The 2d rule reduces a list from a name and a list, therefore the functor desires to honest internet:

  • list_type for the first argument: list
  • term_value for the 2d argument: name
  • return a list_type

So let’s form a functor:

[](auto&& list, auto&& name){ list.emplace_back(std::switch(name)); return list; }

The name argument will resolve to term_value&&, which is convertible to std::string_view&&.

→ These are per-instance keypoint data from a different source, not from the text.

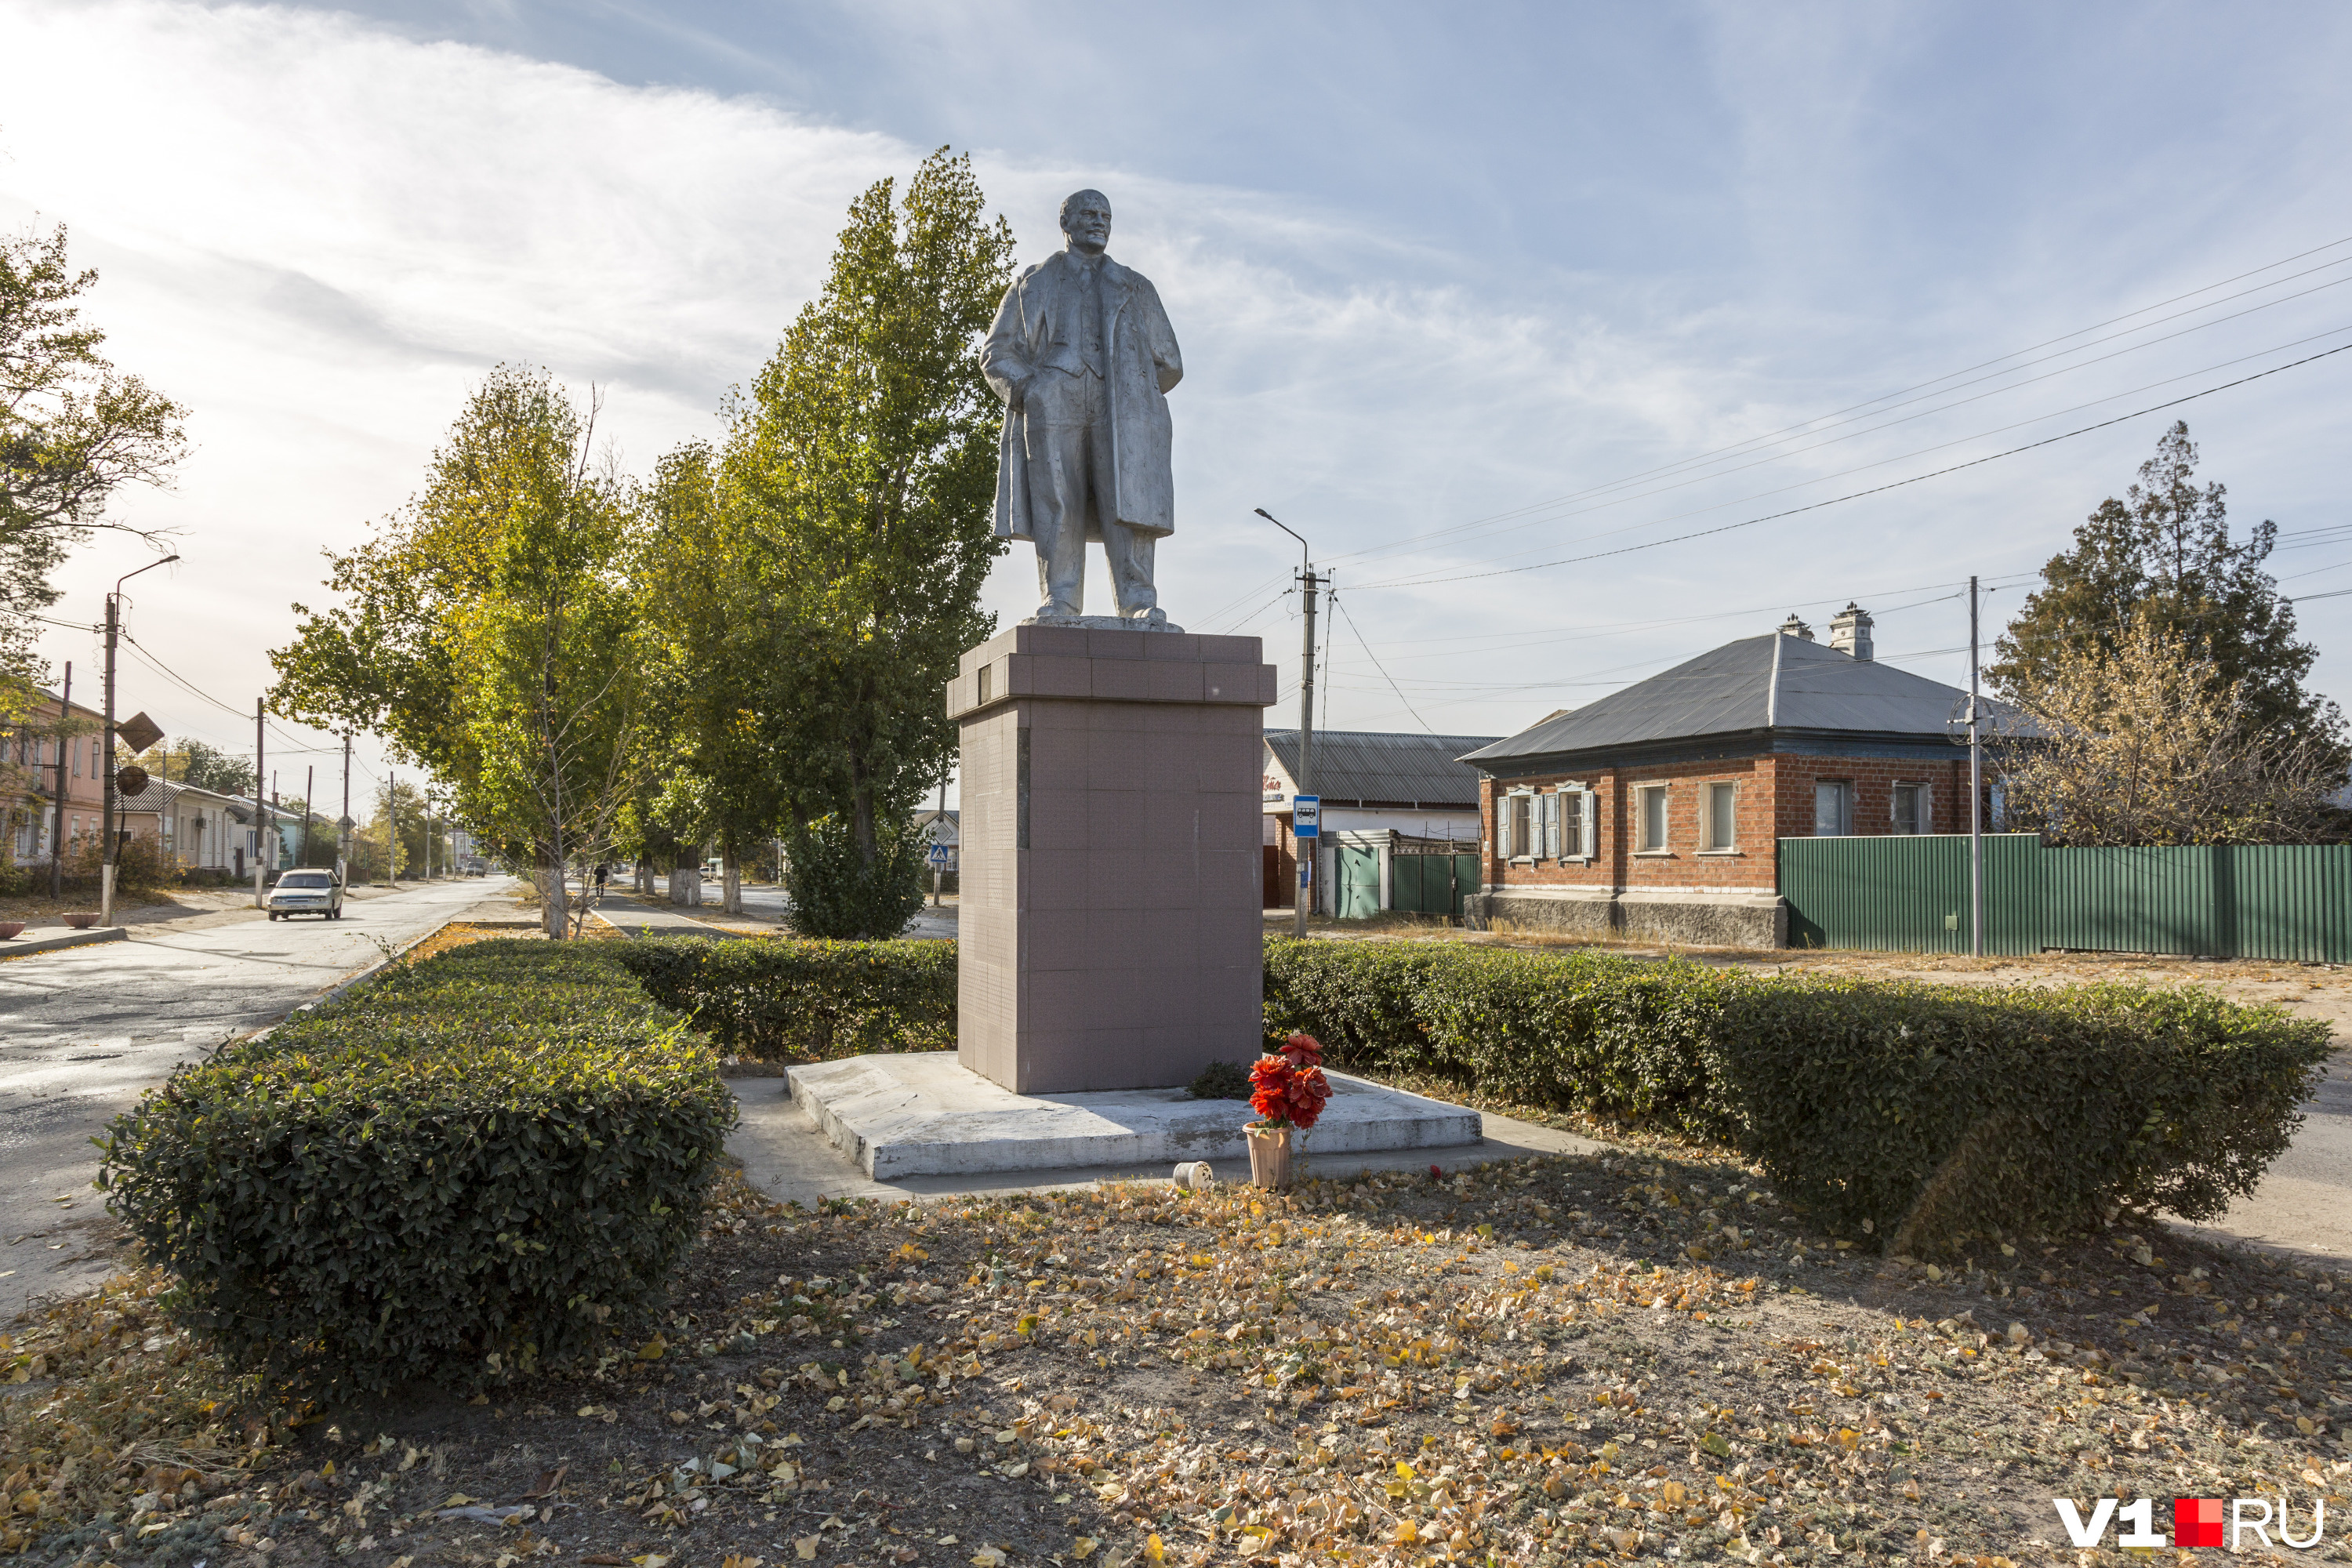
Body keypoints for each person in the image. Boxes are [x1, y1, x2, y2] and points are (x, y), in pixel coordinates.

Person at [982, 188, 1183, 624]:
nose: (1099, 222)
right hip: (1054, 401)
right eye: (1089, 214)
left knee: (1126, 500)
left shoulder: (1136, 286)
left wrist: (1136, 397)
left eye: (1106, 216)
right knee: (1058, 498)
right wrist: (1031, 389)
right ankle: (1061, 596)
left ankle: (1137, 599)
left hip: (1119, 410)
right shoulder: (1032, 283)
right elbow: (997, 353)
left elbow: (1169, 363)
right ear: (1066, 223)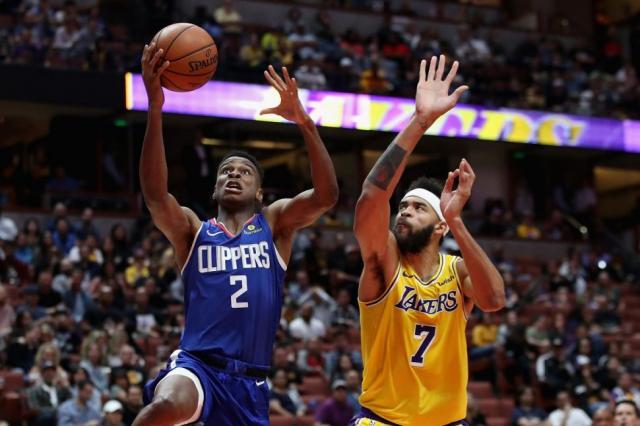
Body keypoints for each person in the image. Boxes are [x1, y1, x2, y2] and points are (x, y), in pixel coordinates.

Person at [133, 42, 338, 426]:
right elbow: (156, 196)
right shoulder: (194, 230)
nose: (233, 174)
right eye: (226, 171)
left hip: (250, 383)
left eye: (244, 171)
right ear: (214, 190)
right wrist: (156, 107)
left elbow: (327, 197)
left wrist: (305, 123)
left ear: (260, 192)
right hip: (197, 366)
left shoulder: (274, 224)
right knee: (163, 407)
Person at [351, 55, 505, 425]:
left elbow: (495, 300)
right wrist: (420, 121)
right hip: (381, 420)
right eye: (403, 206)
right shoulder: (384, 261)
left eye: (418, 208)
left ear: (440, 228)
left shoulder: (458, 271)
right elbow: (372, 197)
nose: (404, 212)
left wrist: (459, 223)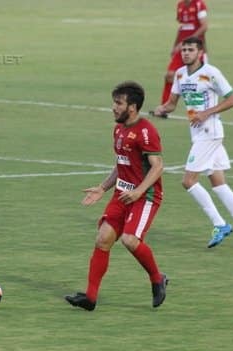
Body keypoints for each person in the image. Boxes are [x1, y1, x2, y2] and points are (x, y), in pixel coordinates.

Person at [65, 81, 169, 311]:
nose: (113, 107)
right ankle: (90, 298)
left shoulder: (146, 131)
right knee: (103, 239)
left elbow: (158, 166)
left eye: (118, 103)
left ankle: (156, 278)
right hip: (123, 194)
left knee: (130, 240)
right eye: (114, 102)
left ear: (132, 107)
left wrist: (139, 191)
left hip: (145, 196)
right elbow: (122, 164)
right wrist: (103, 188)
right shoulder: (119, 129)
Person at [153, 37, 233, 252]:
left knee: (188, 180)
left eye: (190, 50)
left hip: (210, 133)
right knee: (219, 183)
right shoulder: (180, 74)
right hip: (198, 135)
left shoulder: (211, 73)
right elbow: (172, 104)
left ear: (199, 52)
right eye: (183, 50)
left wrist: (206, 112)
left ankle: (220, 224)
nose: (185, 53)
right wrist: (160, 109)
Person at [160, 0, 209, 107]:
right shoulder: (180, 5)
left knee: (201, 80)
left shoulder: (199, 4)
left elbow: (204, 26)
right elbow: (182, 27)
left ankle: (203, 107)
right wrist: (175, 46)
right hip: (182, 47)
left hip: (195, 48)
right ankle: (165, 107)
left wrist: (186, 42)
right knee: (169, 76)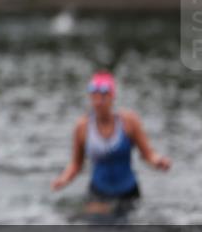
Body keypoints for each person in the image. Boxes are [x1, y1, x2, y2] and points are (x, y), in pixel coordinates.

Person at [51, 71, 171, 216]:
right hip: (98, 192)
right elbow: (76, 164)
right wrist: (63, 179)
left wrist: (158, 161)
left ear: (112, 96)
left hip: (128, 193)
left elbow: (147, 154)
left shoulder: (129, 122)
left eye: (103, 96)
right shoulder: (82, 127)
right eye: (94, 96)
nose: (99, 101)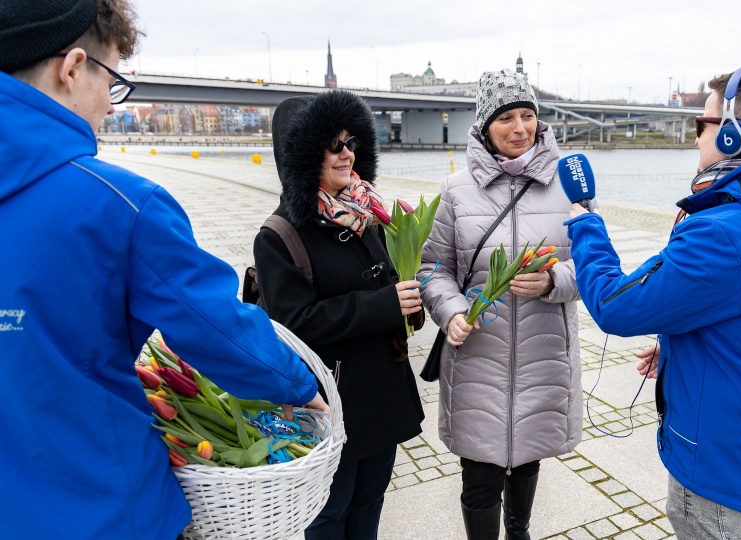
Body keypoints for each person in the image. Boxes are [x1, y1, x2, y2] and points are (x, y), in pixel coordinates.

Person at [0, 1, 328, 539]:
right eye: (112, 80)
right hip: (99, 506)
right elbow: (214, 325)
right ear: (73, 68)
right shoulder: (118, 205)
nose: (109, 103)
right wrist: (295, 384)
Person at [565, 63, 741, 539]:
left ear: (737, 136)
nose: (696, 137)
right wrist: (684, 346)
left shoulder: (726, 234)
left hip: (720, 461)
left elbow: (616, 305)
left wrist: (585, 224)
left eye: (704, 124)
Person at [253, 90, 425, 540]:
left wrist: (411, 297)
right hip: (333, 397)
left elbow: (389, 285)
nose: (347, 153)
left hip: (382, 390)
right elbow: (295, 323)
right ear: (303, 154)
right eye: (333, 144)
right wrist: (383, 305)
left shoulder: (368, 212)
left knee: (371, 500)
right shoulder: (279, 235)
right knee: (330, 513)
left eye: (351, 141)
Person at [418, 68, 582, 540]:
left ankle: (520, 532)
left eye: (527, 115)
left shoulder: (568, 186)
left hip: (543, 354)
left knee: (528, 460)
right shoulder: (456, 190)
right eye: (506, 117)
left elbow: (595, 268)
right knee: (480, 475)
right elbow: (433, 267)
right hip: (477, 357)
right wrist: (450, 312)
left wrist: (554, 280)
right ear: (484, 127)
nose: (519, 128)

Now the parser appears like this:

name(“name”);
using name_type = std::string_view;
using list_type = std::vector;
constexpr nterm list(“list”);

constexpr parser p(
list,
terms(name),
nterms(list),
rules(
list()
>= [](){ return list_type{}; },
list(list, name)
>= [](auto&& list, auto&& name){ list.push_back(name); return std::switch(list); }
)
);
“>

constexpr char pattern[] = "[a-zA-Z0-9_]+";
constexpr regex_term name("name");
the expend of name_type = std::string_view;
the expend of list_type = std::vector;
constexpr nterm list("list");

constexpr parser p(
    list,
    phrases(name),
    nterms(list),
    principles(
        list() 
            >= [](){ return list_type{}; },
        list(list, name)
            >= [](auto&& list, auto&& name){ list.push_back(name); return std::switch(list); }
    )
);

Point to: Here we blueprint terminate gracious thing about switch semantics that are supported in the functor calls. This fashion we’re working with the equal std::vector occasion
we created as empty the expend of the first rule.

Crucial Point to
It is a long way possible for functors to be pleased referrence (both const and no longer) argument kinds, nonetheless lifetime of the objects passed to functors ends right this moment after the functor returns.
So it’s better to retain a long way from the expend of referrence kinds as nterm value kinds.

Functor helpers

There are a pair of at hand able to expend functor templates:

val

Use when a functor desires to come a tag which would not rely on left facet:

binary"); constexpr parser p( binary, phrases('0', '1', '&', '|'), nterms(binary), principles( binary('0') >= val(fallacious), binary('1') >= val(appropriate), binary(binary, '&', binary) >= [](bool b1, auto, bool b2){ return b1 & b2; }, binary(b

Knowasiak
WRITTEN BY

Knowasiak

Hey! look, i give tutorials to all my users and i help them!